Recognition of invading microorganisms by the host is an essential first step in the generation of protective immunity. Various microbial components are known to stimulate a group of receptors collectively known as the Pattern Recognition Receptors (PRR) that include the Toll-like Receptors (TLRs) and Nucleotide-binding domain, Leucine-rich repeat containing Receptors (NLRs). TLRs and NLRs respond to microbial components in different cellular sites and co-ordinated engagement of these receptors leads to intense induction of innate and adaptive immunity. Salmonella enterica is an important bacterial pathogen that causes disease in humans and livestock species. Transmission of some serovars (e.g. Enteritidis and Typhimurium) to humans is in the form of a food-borne zoonosis.
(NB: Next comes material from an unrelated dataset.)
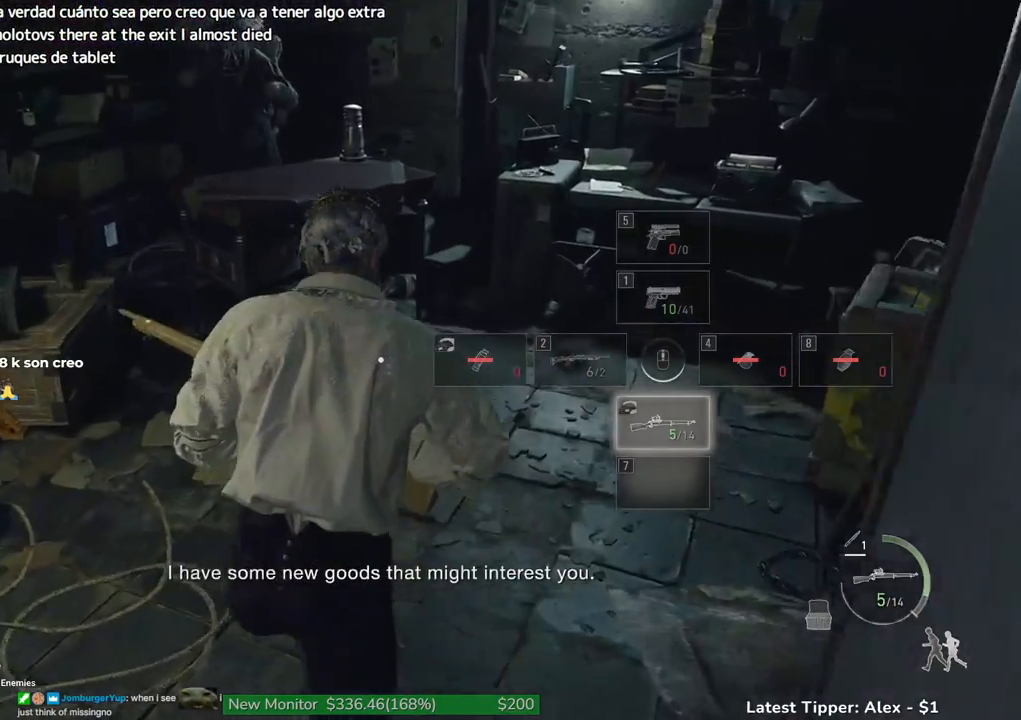
{"keys": ["f"], "mouse": [], "events": [[450, "f", "down"], [500, "w", "up"]]}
To combat human gastroenteritis caused by salmonellae, vaccination of livestock animals to remove the major source of this organism is a more suitable approach than vaccination of people. Current vaccines are not particularly effective so understanding how to induce the most appropriate host immune responses to drive protective anti-Salmonella immunity is critical to optimise vaccination strategies against Salmonella spp. Salmonella can be located in intracellular (in vacuoles) and extracellular compartments but it also uses specialist structures to translocate products directly into the host cell cytoplasm. Hence, molecules derived from Salmonella are available to both the TLR and NLR pathways. PRR biology in domestic animals is in its infancy whereas PRR biology and the tools available to study these receptors in mice are well developed. In this project we will define which PRRs are important in controlling bacterial growth and mounting a protective immune response against infection with S. Typhimurium by infecting mouse strains with engineered deficiencies in the PRR pathways. The impact of this work will be to clearly define which PRRs drive protective anti-Salmonella immunity.